__EXERCISE PROMPT__:
Start at the line in the entries below that contains "right knee: (347, 306)", stop at the line that contains "left back paw: (533, 345)", and output exactly the lines in that span, both ends included.

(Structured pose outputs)

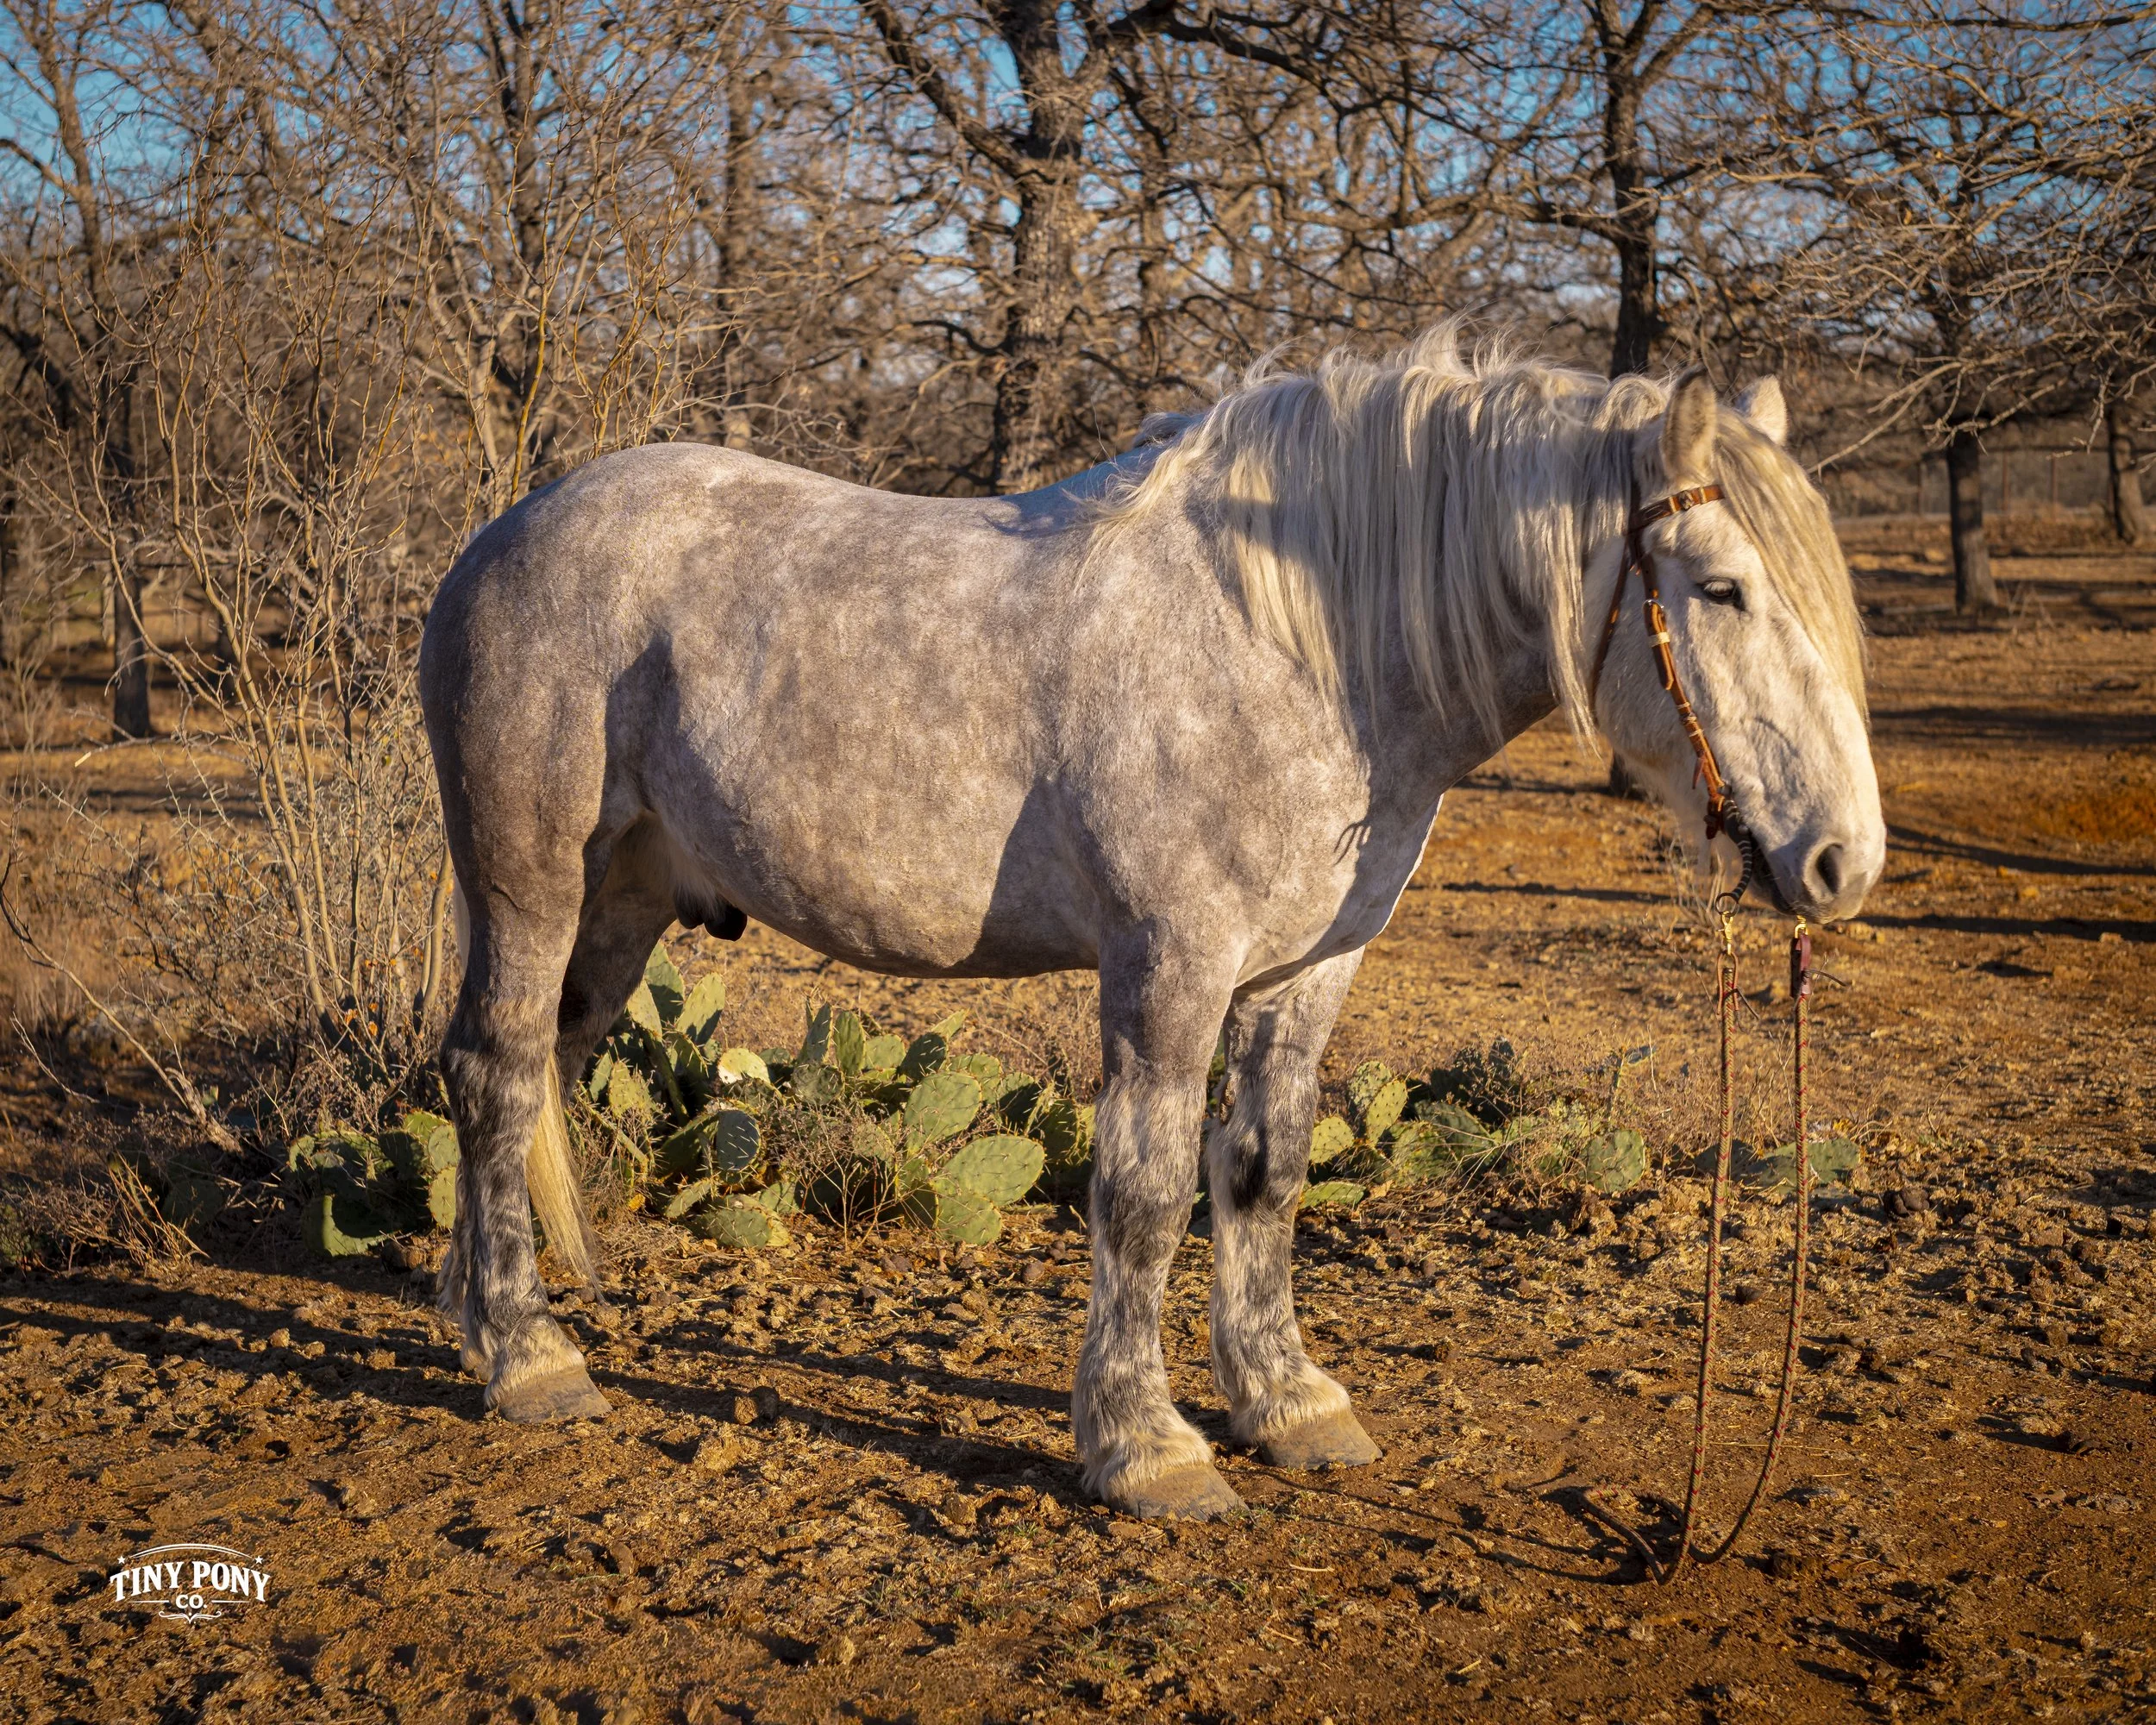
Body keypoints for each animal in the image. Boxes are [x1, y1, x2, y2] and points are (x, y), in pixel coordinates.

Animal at [419, 328, 1883, 1521]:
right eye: (1722, 589)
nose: (1841, 863)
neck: (1307, 651)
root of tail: (499, 540)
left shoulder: (1308, 973)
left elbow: (1266, 1172)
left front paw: (1288, 1403)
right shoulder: (1171, 968)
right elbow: (1140, 1195)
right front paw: (1146, 1444)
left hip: (621, 905)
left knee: (540, 1074)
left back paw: (492, 1318)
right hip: (530, 882)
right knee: (494, 1075)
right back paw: (529, 1360)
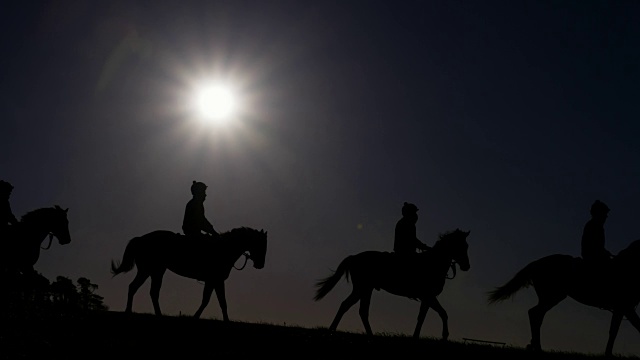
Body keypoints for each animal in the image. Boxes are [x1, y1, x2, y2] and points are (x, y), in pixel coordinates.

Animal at [111, 228, 266, 320]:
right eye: (262, 244)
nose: (261, 265)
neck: (224, 249)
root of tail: (140, 239)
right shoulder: (214, 280)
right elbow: (212, 301)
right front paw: (196, 317)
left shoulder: (214, 281)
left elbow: (218, 301)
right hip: (148, 270)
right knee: (138, 288)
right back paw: (131, 311)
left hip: (156, 271)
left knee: (147, 290)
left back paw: (152, 313)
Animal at [316, 229, 470, 338]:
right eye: (460, 245)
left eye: (466, 246)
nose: (467, 266)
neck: (433, 263)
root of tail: (354, 257)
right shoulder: (429, 296)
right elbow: (443, 313)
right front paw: (444, 336)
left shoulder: (427, 298)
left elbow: (422, 317)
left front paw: (416, 337)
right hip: (361, 288)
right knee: (347, 306)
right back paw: (332, 331)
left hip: (366, 289)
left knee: (360, 310)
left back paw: (367, 335)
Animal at [490, 239, 640, 358]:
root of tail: (536, 263)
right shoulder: (624, 307)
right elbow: (621, 330)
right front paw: (608, 354)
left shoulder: (623, 309)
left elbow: (618, 329)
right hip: (552, 297)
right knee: (534, 313)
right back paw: (538, 348)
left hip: (550, 298)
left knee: (537, 315)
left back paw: (533, 345)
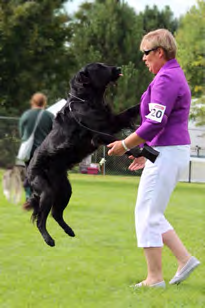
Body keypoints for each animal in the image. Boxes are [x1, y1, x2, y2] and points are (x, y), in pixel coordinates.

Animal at [26, 61, 159, 247]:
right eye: (99, 67)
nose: (118, 68)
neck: (88, 100)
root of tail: (28, 169)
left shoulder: (112, 122)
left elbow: (129, 112)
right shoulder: (99, 134)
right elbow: (119, 142)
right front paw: (139, 152)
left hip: (65, 189)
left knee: (56, 214)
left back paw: (69, 230)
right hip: (46, 191)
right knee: (40, 219)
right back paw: (48, 239)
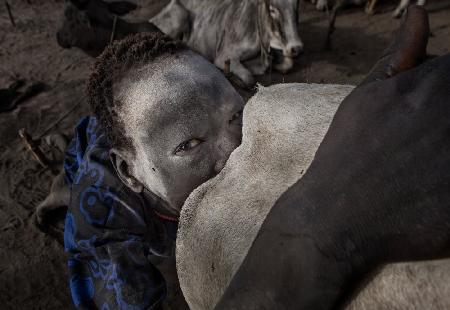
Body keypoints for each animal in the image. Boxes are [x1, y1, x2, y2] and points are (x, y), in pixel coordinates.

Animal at [149, 0, 304, 86]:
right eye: (272, 9)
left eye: (297, 5)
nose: (296, 47)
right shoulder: (225, 55)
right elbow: (249, 79)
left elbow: (287, 63)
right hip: (178, 18)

__ANSWER TO THIS EXERCISE__:
right knee: (347, 306)
right back paw: (332, 331)
left hip: (366, 289)
left knee: (360, 310)
left back paw: (367, 335)
Animal at [490, 239, 640, 358]:
root of tail: (536, 263)
right shoulder: (624, 307)
right elbow: (621, 330)
right front paw: (608, 354)
left shoulder: (623, 309)
left elbow: (618, 329)
right hip: (552, 297)
right knee: (534, 313)
right back paw: (538, 348)
left hip: (550, 298)
left knee: (537, 315)
left back paw: (533, 345)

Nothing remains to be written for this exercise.